***** Source text *****

The O'Malley administration is proposing regulations that would for the first time allow the state's environmental agency to police pollution from the Eastern Shore's huge poultry industry.
Under draft rules released yesterday, large chicken farms would have to get state permits and follow a list of pollution control requirements or face fines of up to $10,000 per day.
The permits would be required for about 200 farms and would allow the Maryland Department of the Environment to inspect chicken houses and take water samples in streams nearby.
Chicken manure runoff is one of the largest sources of pollution in the Chesapeake Bay.
Administration officials said the rules will help restore the bay's health, when combined with other state efforts that include improving sewage treatment plants and fixing leaky urban storm water pipes.
"We believe this new permit is very protective of Maryland waters, both surface and groundwater," said Robert Summers, deputy environment secretary. "It's a good step forward in terms of dealing with these important animal waste issues."
But a chicken industry spokesman said new regulations are unnecessary and will be difficult to enforce.
"These type permits are for factories. They should not be required for family farms," said Bill Satterfield, executive director of Delmarva Poultry Industry Inc., a trade organization.
"With Maryland facing a huge budget challenge, where is the state going to get the money and the army of trained personnel to conduct inspections on who-knows-how-many farms?"
Maryland has for years required industrial-style pollution control permits for large dairy and hog farms. But poultry was exempted when the regulations were written more than a decade ago, even though it's a far larger enterprise in the state, with 272 million chickens a year producing about a billion pounds of manure.
As evidence of water pollution from chicken litter has grown, at least a dozen states, including Pennsylvania and Georgia, have required inspections and regulation of poultry houses.
Maryland proposed similar permits under former Gov. Robert L. Ehrlich Jr. in 2004, but then dropped the idea when farmers complained it was too burdensome.
The Department of the Environment will take comments from the public on the proposal and issue final regulations March 31, officials said. The final rules will take effect within 120 days after that.

*****

Exercises to complete >>
a – Say whether each statement agrees with the article on poultry pollution, answering yes or no and quoting the words of the article that decide it. (i) The permits would apply to about 200 farms. (ii) Maryland has never required pollution control permits for dairy farms. (iii) Farms that break the rules could be fined up to $10,000 per day.
b – According to the article on poultry pollution, on what date will the Department of the Environment issue final regulations?
c – Write out the article on poultry pollution from "As evidence of" up to and including "of poultry houses.", putting "twelve" in place of "a dozen".

***** Data section *****

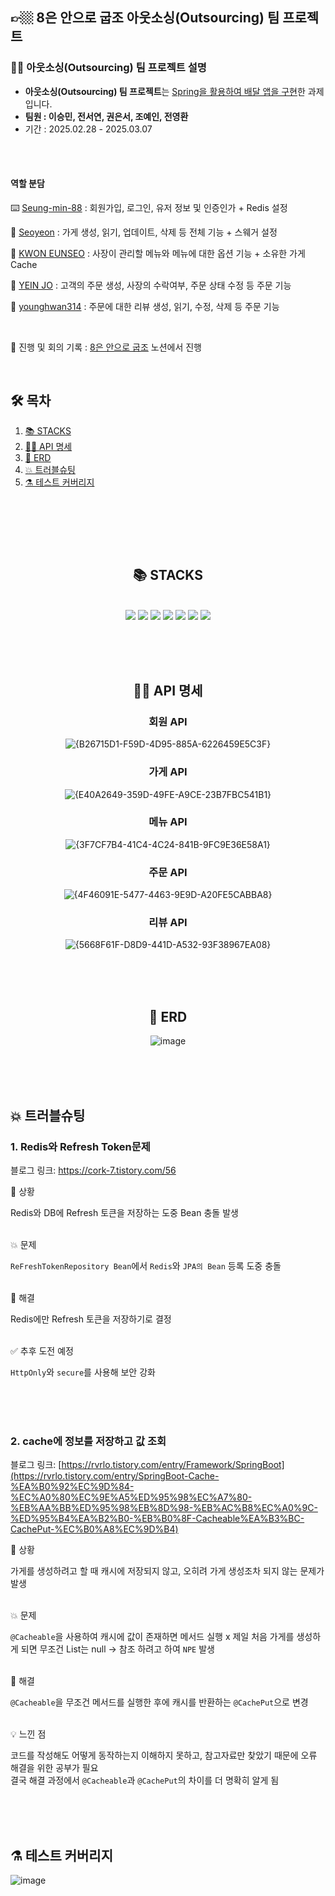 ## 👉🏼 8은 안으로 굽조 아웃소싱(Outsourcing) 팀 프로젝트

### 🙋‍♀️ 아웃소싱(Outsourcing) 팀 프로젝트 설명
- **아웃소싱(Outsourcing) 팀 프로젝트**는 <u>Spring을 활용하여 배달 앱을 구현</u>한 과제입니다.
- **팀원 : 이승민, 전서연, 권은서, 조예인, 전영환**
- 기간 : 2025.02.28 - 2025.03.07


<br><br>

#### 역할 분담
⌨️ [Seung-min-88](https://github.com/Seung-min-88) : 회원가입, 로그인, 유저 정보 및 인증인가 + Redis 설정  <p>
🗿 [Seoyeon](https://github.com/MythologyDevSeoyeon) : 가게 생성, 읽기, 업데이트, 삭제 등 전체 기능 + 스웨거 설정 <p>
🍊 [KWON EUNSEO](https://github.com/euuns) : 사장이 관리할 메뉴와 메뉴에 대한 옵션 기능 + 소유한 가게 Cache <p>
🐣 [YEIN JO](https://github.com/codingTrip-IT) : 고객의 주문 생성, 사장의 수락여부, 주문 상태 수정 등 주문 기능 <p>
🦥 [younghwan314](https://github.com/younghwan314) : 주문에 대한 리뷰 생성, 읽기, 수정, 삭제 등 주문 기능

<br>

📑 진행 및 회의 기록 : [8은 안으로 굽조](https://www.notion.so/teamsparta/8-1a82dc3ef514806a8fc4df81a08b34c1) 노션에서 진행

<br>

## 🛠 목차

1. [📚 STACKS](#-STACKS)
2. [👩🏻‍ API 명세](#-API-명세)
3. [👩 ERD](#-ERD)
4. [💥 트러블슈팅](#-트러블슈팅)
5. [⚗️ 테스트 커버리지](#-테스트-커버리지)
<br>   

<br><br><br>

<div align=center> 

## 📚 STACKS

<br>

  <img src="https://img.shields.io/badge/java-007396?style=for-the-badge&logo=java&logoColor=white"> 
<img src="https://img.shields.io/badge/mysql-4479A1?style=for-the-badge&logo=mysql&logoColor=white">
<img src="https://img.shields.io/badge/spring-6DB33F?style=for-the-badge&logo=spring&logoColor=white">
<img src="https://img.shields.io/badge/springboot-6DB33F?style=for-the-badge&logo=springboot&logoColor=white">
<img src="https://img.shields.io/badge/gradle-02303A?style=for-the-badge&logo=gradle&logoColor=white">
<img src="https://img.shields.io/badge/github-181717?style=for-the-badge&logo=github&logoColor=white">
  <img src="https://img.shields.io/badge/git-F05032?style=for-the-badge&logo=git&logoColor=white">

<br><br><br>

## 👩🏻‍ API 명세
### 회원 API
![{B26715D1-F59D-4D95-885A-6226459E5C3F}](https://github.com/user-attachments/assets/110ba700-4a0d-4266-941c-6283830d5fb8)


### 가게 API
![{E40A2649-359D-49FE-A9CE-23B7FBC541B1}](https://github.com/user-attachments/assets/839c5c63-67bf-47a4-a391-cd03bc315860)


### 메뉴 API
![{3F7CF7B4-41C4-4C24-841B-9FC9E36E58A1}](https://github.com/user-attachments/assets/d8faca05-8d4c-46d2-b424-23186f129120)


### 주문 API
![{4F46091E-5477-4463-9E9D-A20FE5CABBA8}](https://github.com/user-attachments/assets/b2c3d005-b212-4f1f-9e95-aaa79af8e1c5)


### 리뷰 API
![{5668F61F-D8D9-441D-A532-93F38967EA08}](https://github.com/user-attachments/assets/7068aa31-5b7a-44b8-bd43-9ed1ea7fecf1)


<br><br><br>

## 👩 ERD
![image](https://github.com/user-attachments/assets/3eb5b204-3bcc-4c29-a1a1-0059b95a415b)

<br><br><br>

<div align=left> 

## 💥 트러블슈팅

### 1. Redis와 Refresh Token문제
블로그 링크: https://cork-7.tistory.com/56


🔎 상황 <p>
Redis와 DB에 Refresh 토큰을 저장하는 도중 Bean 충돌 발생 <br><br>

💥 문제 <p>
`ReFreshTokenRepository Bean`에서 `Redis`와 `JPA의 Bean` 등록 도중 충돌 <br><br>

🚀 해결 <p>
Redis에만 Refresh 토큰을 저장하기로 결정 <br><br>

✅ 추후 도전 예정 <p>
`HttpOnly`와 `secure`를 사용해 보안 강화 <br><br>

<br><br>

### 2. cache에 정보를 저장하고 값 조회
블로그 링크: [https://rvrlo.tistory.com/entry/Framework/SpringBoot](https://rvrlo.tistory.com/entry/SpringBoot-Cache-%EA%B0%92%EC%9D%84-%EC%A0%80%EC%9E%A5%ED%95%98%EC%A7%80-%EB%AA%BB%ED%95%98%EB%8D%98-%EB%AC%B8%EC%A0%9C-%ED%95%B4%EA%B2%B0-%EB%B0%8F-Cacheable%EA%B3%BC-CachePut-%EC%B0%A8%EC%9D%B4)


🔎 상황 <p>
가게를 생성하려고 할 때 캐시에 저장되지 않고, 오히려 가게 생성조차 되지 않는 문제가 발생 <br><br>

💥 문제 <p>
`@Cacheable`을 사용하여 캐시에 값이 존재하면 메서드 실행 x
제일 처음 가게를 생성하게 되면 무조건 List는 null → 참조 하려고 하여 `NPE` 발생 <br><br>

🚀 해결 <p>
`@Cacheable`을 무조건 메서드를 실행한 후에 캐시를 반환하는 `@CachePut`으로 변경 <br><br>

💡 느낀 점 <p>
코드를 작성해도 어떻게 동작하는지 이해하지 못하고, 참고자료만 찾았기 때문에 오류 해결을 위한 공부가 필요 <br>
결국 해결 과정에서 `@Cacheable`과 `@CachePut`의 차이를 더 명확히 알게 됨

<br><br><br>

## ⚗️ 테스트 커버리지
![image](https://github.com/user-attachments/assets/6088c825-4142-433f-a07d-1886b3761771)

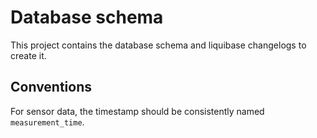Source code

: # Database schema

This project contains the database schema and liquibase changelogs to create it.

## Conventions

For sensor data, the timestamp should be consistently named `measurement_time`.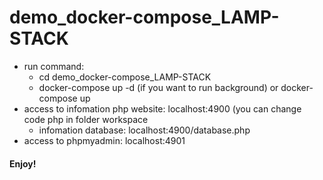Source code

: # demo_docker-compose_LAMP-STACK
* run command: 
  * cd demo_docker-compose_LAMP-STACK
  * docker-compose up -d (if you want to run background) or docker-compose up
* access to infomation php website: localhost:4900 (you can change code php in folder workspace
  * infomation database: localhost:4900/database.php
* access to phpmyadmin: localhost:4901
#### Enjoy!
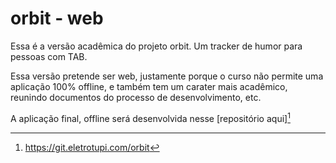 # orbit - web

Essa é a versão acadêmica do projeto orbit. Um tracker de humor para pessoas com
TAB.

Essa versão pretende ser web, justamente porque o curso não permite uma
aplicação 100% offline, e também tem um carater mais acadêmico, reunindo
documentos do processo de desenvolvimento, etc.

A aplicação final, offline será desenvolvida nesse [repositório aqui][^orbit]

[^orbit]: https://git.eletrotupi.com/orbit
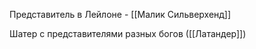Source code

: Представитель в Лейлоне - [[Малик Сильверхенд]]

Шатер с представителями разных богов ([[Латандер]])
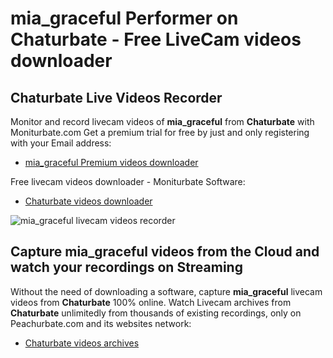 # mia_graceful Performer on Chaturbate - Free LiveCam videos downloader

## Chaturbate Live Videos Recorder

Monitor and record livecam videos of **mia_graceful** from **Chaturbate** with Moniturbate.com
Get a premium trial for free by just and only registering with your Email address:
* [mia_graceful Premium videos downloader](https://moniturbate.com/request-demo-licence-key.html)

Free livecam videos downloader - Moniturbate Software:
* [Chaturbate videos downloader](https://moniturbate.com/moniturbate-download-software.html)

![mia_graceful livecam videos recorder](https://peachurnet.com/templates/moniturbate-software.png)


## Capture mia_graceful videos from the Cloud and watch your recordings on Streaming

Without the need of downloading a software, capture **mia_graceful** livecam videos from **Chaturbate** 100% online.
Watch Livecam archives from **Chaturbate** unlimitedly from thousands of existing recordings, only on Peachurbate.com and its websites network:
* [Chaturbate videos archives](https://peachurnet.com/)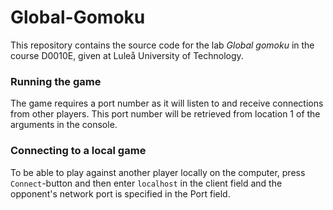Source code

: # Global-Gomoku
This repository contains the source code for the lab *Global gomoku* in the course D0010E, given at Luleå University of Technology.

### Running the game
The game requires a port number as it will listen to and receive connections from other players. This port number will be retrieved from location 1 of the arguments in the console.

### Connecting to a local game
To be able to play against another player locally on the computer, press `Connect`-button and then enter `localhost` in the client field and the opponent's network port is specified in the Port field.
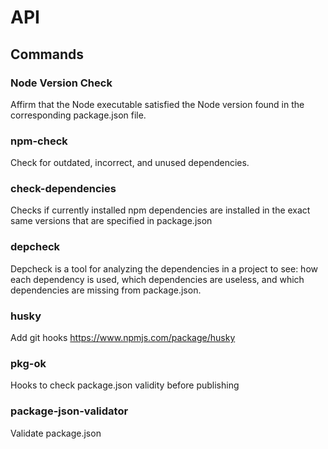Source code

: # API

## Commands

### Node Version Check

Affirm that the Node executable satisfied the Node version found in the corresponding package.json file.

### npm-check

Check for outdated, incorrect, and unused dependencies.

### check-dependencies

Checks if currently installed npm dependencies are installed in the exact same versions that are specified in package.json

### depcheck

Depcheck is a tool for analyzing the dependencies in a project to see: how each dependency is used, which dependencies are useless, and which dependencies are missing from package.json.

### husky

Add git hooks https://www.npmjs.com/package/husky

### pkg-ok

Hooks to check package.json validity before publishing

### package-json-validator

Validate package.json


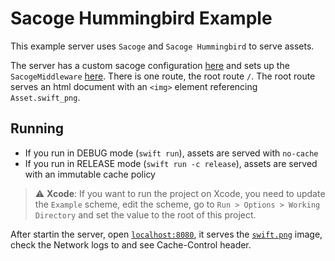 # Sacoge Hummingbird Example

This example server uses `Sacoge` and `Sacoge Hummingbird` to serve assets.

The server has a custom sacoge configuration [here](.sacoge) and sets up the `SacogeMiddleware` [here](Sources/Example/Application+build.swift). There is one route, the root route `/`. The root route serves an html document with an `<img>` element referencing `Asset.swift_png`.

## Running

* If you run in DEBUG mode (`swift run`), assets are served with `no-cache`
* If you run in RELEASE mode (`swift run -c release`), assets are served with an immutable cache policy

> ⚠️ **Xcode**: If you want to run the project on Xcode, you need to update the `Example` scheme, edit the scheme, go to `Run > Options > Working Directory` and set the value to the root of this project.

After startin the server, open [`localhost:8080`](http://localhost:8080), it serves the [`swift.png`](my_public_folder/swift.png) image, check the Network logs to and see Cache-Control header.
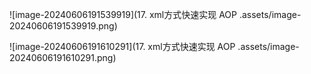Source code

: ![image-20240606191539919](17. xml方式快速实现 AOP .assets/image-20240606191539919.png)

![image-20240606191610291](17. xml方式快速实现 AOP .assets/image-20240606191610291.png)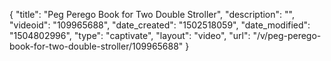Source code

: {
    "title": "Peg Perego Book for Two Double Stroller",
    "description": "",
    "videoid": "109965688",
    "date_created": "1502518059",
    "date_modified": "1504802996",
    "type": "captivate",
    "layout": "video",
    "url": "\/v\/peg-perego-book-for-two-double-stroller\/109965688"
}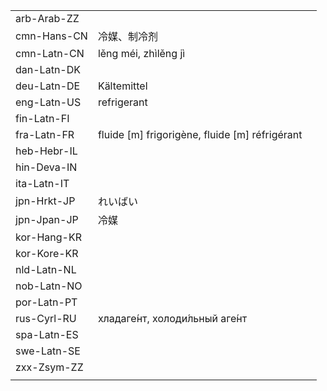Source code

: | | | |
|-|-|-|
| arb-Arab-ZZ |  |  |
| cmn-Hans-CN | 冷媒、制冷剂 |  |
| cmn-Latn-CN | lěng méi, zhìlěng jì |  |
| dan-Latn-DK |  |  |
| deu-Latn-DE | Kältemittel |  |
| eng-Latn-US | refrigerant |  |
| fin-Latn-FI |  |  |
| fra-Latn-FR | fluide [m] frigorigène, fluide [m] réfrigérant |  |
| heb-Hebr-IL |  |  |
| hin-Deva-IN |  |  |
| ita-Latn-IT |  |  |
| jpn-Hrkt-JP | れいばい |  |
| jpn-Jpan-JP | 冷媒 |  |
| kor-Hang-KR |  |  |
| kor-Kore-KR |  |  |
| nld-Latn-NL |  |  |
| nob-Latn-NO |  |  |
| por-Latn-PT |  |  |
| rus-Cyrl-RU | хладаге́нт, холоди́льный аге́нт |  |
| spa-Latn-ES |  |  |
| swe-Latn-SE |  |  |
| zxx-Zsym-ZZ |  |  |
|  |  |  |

*****

Solutions by task >>
a –
(i) Yes: "The permits would be required for about 200 farms"
(ii) No: "Maryland has for years required industrial-style pollution control permits for large dairy and hog farms."
(iii) Yes: "face fines of up to $10,000 per day"

b – March 31.

c –
As evidence of water pollution from chicken litter has grown, at least twelve states, including Pennsylvania and Georgia, have required inspections and regulation of poultry houses.